Answer: the standard change in Gibbs free energy of the reaction at 25 ∘C is 6.24 kJ/mol.
Explanation: One can employ the equation in order to calculate the standard Gibbs free energy change (ΔG°) for the reaction at a temperature of 25 degrees Celsius.
The standard free energy change, ΔG°, can be expressed as the negative product of the universal gas constant (R), temperature (T) and the natural logarithm of the equilibrium constant (K).
The equilibrium constant is denoted by K and the gas constant R has a value of 8.314 J/mol·K, while T stands for temperature in Kelvin, which is equivalent to 298 K for 25 ∘C.
K can be determined by utilizing the partial pressures at equilibrium.
K equals the square of the product of PC and the cube of PD divided by the cube of PA multiplied by the fourth power of PB.
After replacing the provided values, the result obtained is:
The value of K is obtained by raising 4.36 atm to the power of 2, and 4.70 atm to the power of 3, and then dividing that by the product of 4.62 atm to the power of 3 and 4.36 atm to the power of 4.
The numeric value of K is 0.0786.
We can now compute the value of ΔG° by using the available data.

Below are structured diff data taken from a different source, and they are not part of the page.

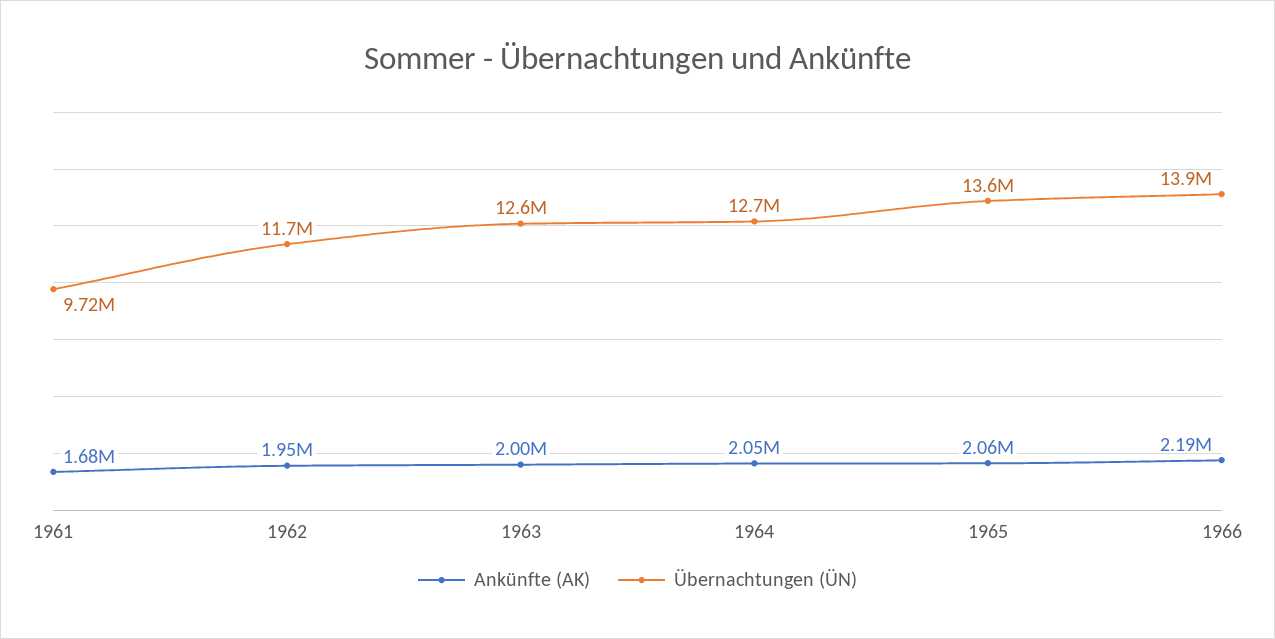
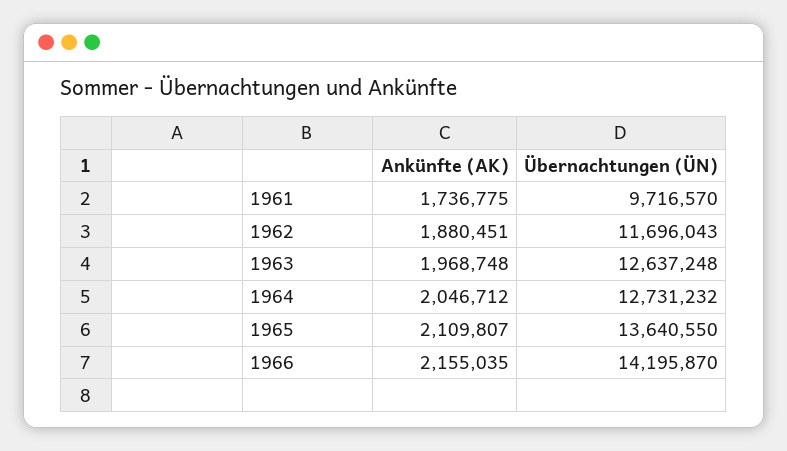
  {
    "Ankünfte (AK)": {
-     "1961": 1680000,
+     "1961": 1736775,
-     "1962": 1950000,
+     "1962": 1880451,
-     "1963": 2000000,
+     "1963": 1968748,
      "1964": 2046712,
-     "1965": 2060000,
+     "1965": 2109807,
-     "1966": 2190000
+     "1966": 2155035
    },
    "Übernachtungen (ÜN)": {
      "1961": 9716570,
      "1962": 11696043,
      "1963": 12637248,
      "1964": 12731232,
      "1965": 13640550,
-     "1966": 13900000
+     "1966": 14195870
    }
  }

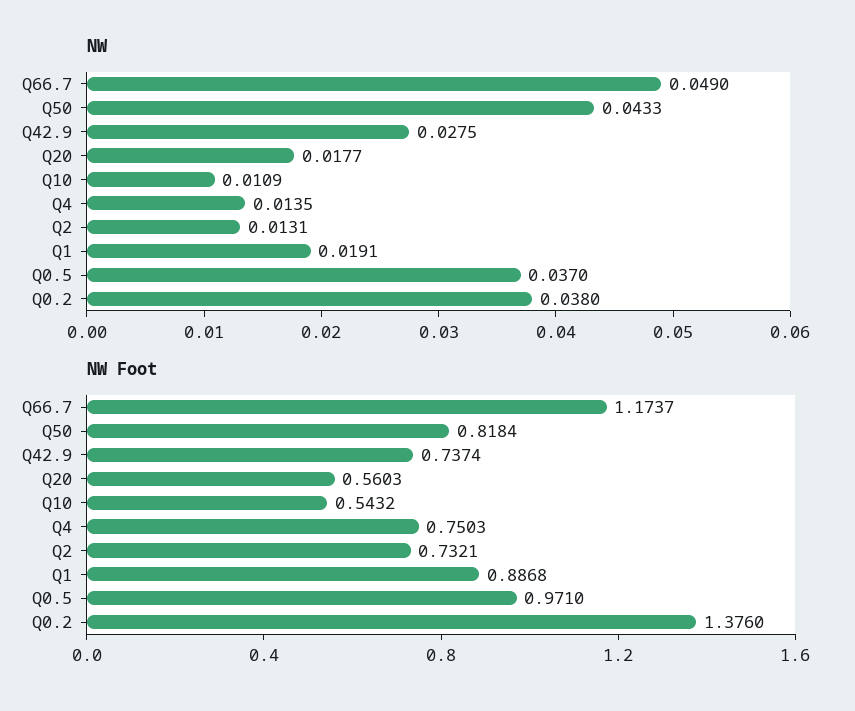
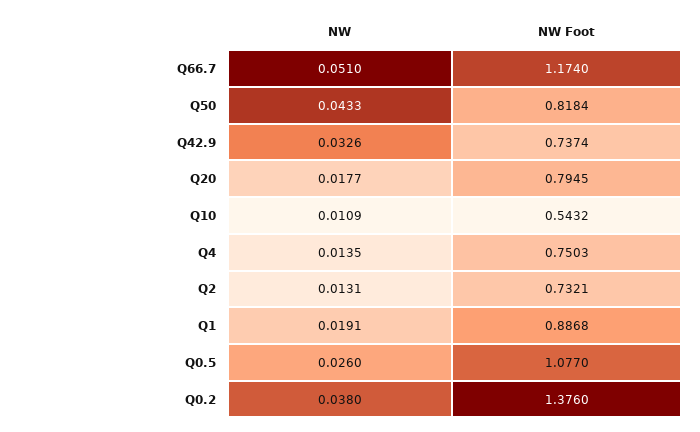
  {
    "NW": {
-     "Q66.7": 0.049,
+     "Q66.7": 0.051,
      "Q50": 0.0433,
-     "Q42.9": 0.0275,
+     "Q42.9": 0.0326,
      "Q20": 0.0177,
      "Q10": 0.0109,
      "Q4": 0.0135,
      "Q2": 0.0131,
      "Q1": 0.0191,
-     "Q0.5": 0.037,
+     "Q0.5": 0.026,
      "Q0.2": 0.038
    },
    "NW Foot": {
-     "Q66.7": 1.1737,
+     "Q66.7": 1.174,
      "Q50": 0.8184,
      "Q42.9": 0.7374,
-     "Q20": 0.5603,
+     "Q20": 0.7945,
      "Q10": 0.5432,
      "Q4": 0.7503,
      "Q2": 0.7321,
      "Q1": 0.8868,
-     "Q0.5": 0.971,
+     "Q0.5": 1.077,
      "Q0.2": 1.376
    }
  }

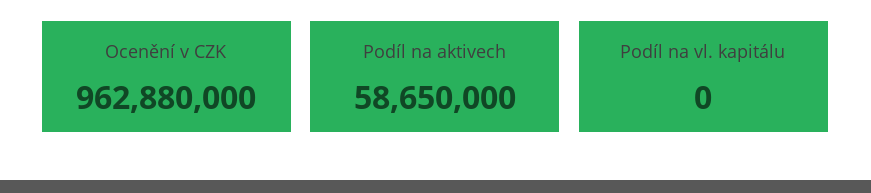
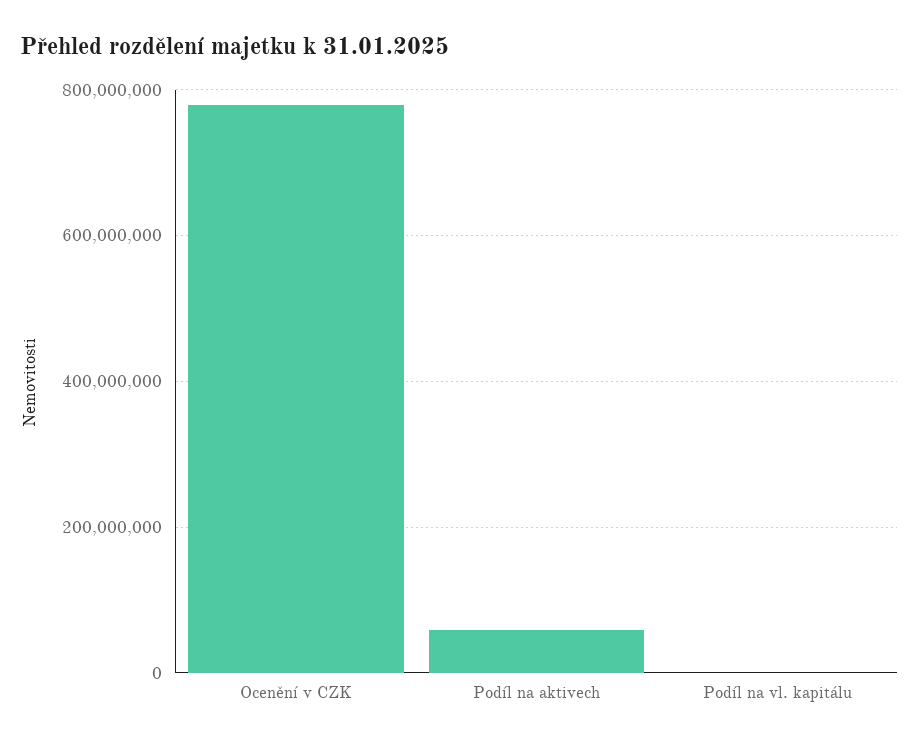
  {
-   "Ocenění v CZK": 962880000,
+   "Ocenění v CZK": 780000000,
    "Podíl na aktivech": 58650000,
    "Podíl na vl. kapitálu": 0
  }

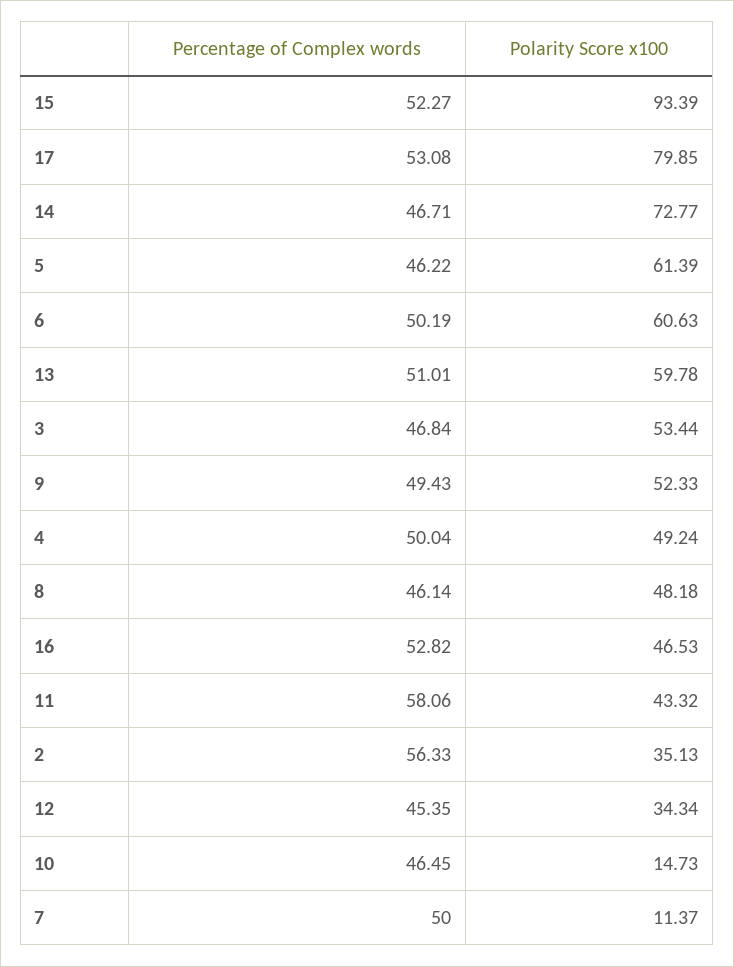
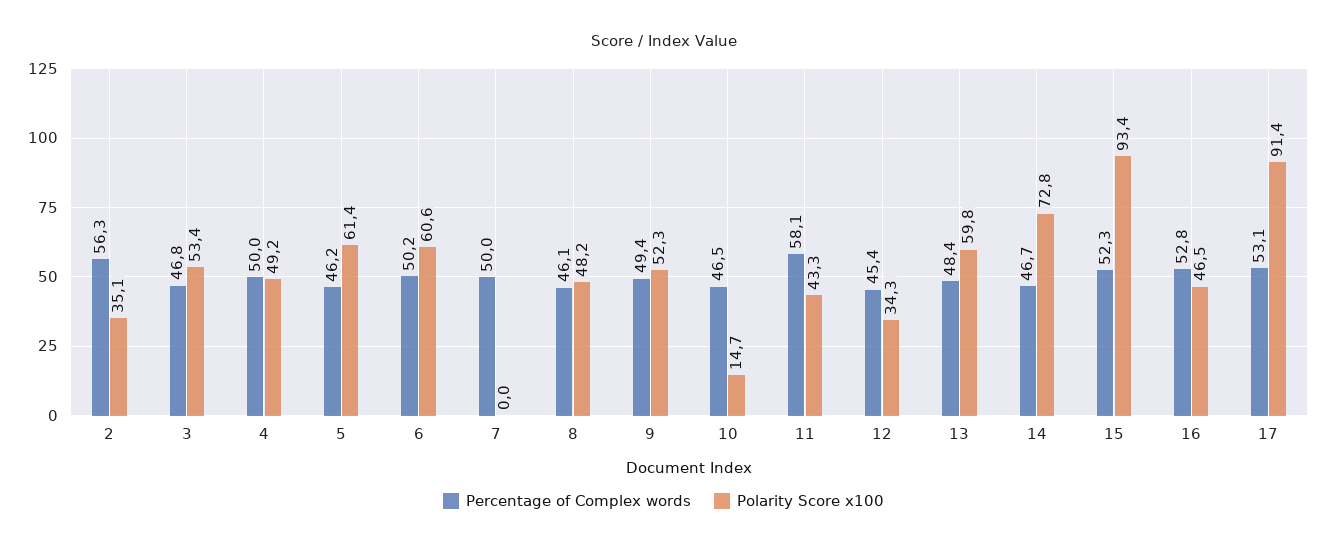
  {
    "Percentage of Complex words": {
      "15": 52.27,
      "17": 53.08,
      "14": 46.71,
      "5": 46.22,
      "6": 50.19,
-     "13": 51.01,
+     "13": 48.4,
      "3": 46.84,
      "9": 49.43,
      "4": 50.04,
      "8": 46.14,
      "16": 52.82,
      "11": 58.06,
      "2": 56.33,
      "12": 45.35,
      "10": 46.45,
      "7": 50
    },
    "Polarity Score x100": {
      "15": 93.39,
-     "17": 79.85,
+     "17": 91.4,
      "14": 72.77,
      "5": 61.39,
      "6": 60.63,
      "13": 59.78,
      "3": 53.44,
      "9": 52.33,
      "4": 49.24,
      "8": 48.18,
      "16": 46.53,
      "11": 43.32,
      "2": 35.13,
      "12": 34.34,
      "10": 14.73,
-     "7": 11.37
+     "7": 0
    }
  }

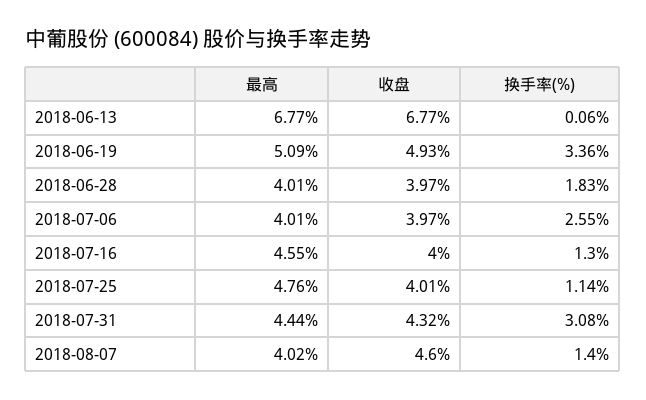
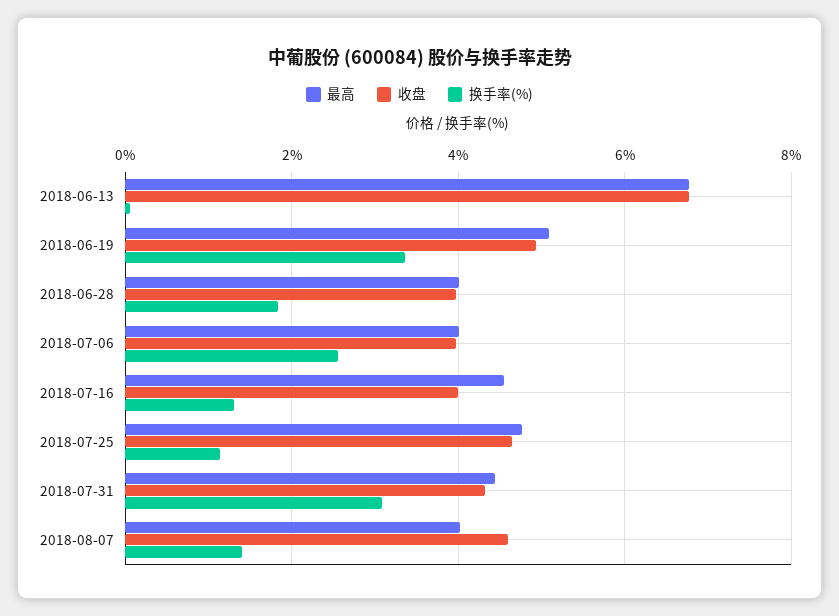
  {
    "最高": {
      "2018-06-13": 6.77,
      "2018-06-19": 5.09,
      "2018-06-28": 4.01,
      "2018-07-06": 4.01,
      "2018-07-16": 4.55,
      "2018-07-25": 4.76,
      "2018-07-31": 4.44,
      "2018-08-07": 4.02
    },
    "收盘": {
      "2018-06-13": 6.77,
      "2018-06-19": 4.93,
      "2018-06-28": 3.97,
      "2018-07-06": 3.97,
      "2018-07-16": 4,
-     "2018-07-25": 4.01,
+     "2018-07-25": 4.6,
      "2018-07-31": 4.32,
      "2018-08-07": 4.6
    },
    "换手率(%)": {
      "2018-06-13": 0.06,
      "2018-06-19": 3.36,
      "2018-06-28": 1.83,
      "2018-07-06": 2.55,
      "2018-07-16": 1.3,
      "2018-07-25": 1.14,
      "2018-07-31": 3.08,
      "2018-08-07": 1.4
    }
  }

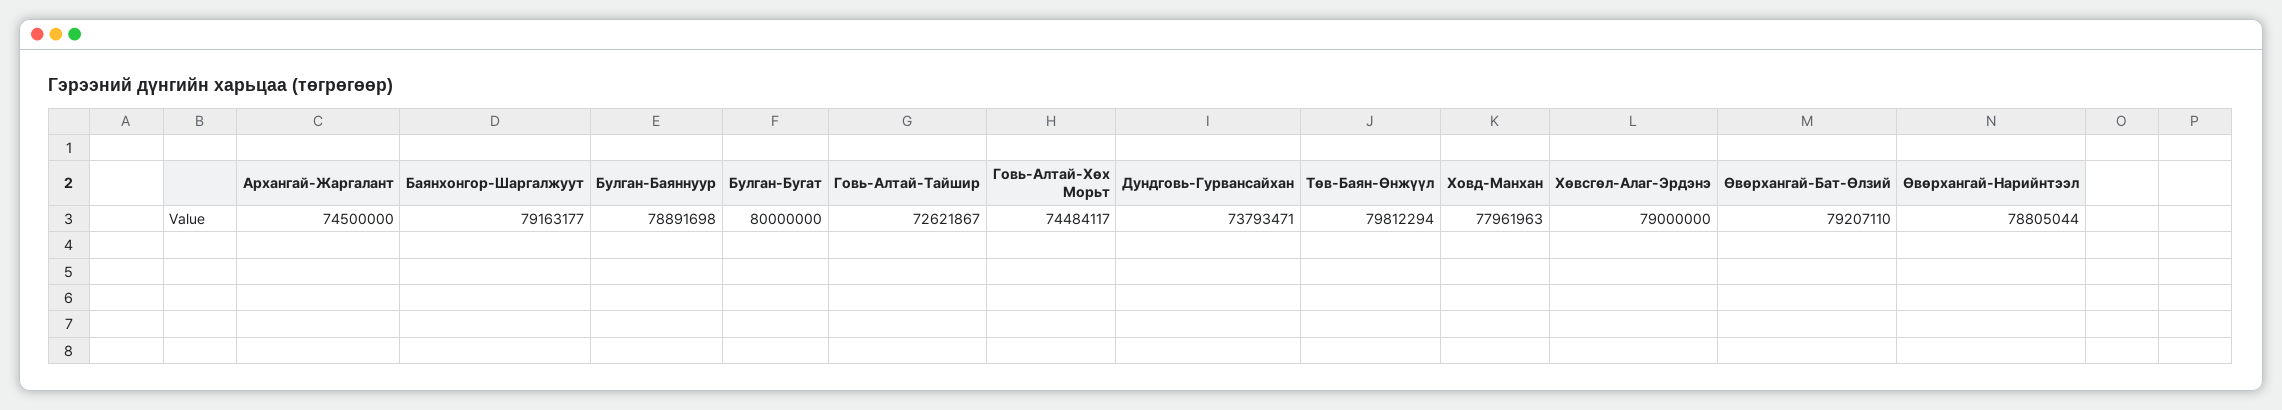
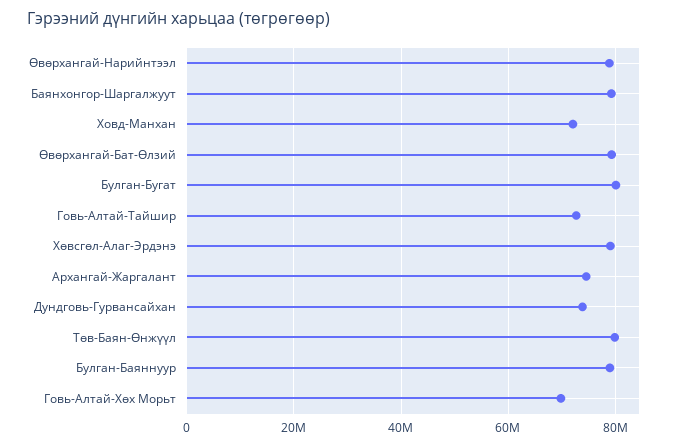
  {
    "Архангай-Жаргалант": 74500000,
    "Баянхонгор-Шаргалжуут": 79163177,
    "Булган-Баяннуур": 78891698,
    "Булган-Бугат": 80000000,
    "Говь-Алтай-Тайшир": 72621867,
-   "Говь-Алтай-Хөх Морьт": 74484117,
+   "Говь-Алтай-Хөх Морьт": 70000000,
    "Дундговь-Гурвансайхан": 73793471,
    "Төв-Баян-Өнжүүл": 79812294,
-   "Ховд-Манхан": 77961963,
+   "Ховд-Манхан": 72000000,
    "Хөвсгөл-Алаг-Эрдэнэ": 79000000,
    "Өвөрхангай-Бат-Өлзий": 79207110,
    "Өвөрхангай-Нарийнтээл": 78805044
  }

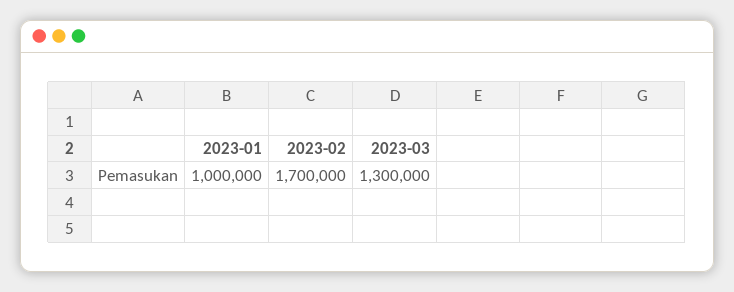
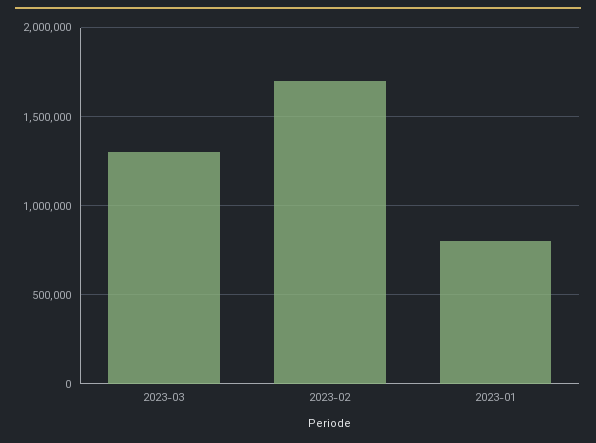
  {
-   "2023-01": 1000000,
+   "2023-01": 800000,
    "2023-02": 1700000,
    "2023-03": 1300000
  }

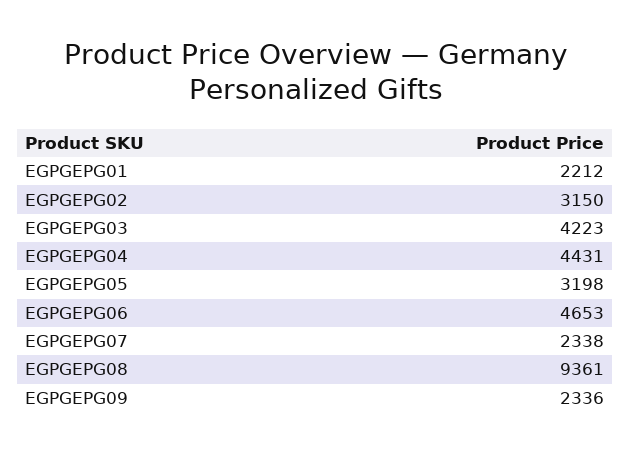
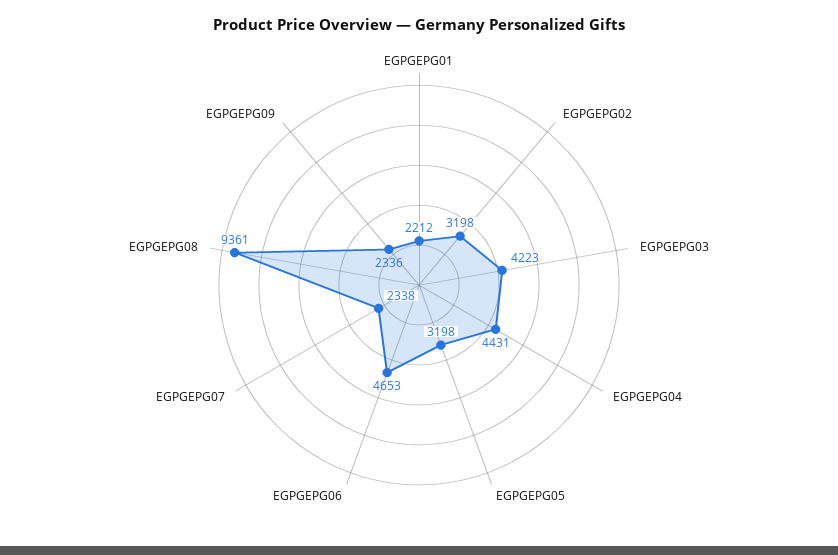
  {
    "EGPGEPG01": 2212,
-   "EGPGEPG02": 3150,
+   "EGPGEPG02": 3198,
    "EGPGEPG03": 4223,
    "EGPGEPG04": 4431,
    "EGPGEPG05": 3198,
    "EGPGEPG06": 4653,
    "EGPGEPG07": 2338,
    "EGPGEPG08": 9361,
    "EGPGEPG09": 2336
  }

The change in Gibbs energy under standard conditions is equal to the negative product of gas constant, temperature and natural logarithm of equilibrium constant.
The standard Gibbs free energy change is determined by multiplying the constant of gas by the temperature and natural logarithm of the equilibrium constant.
The value of ΔG° can be expressed as - (8.314 J/mol·K) multiplied by 298 K and -2.547.
The standard free energy change is either 6,237 joules per mole or 6.24 kilojoules per mole.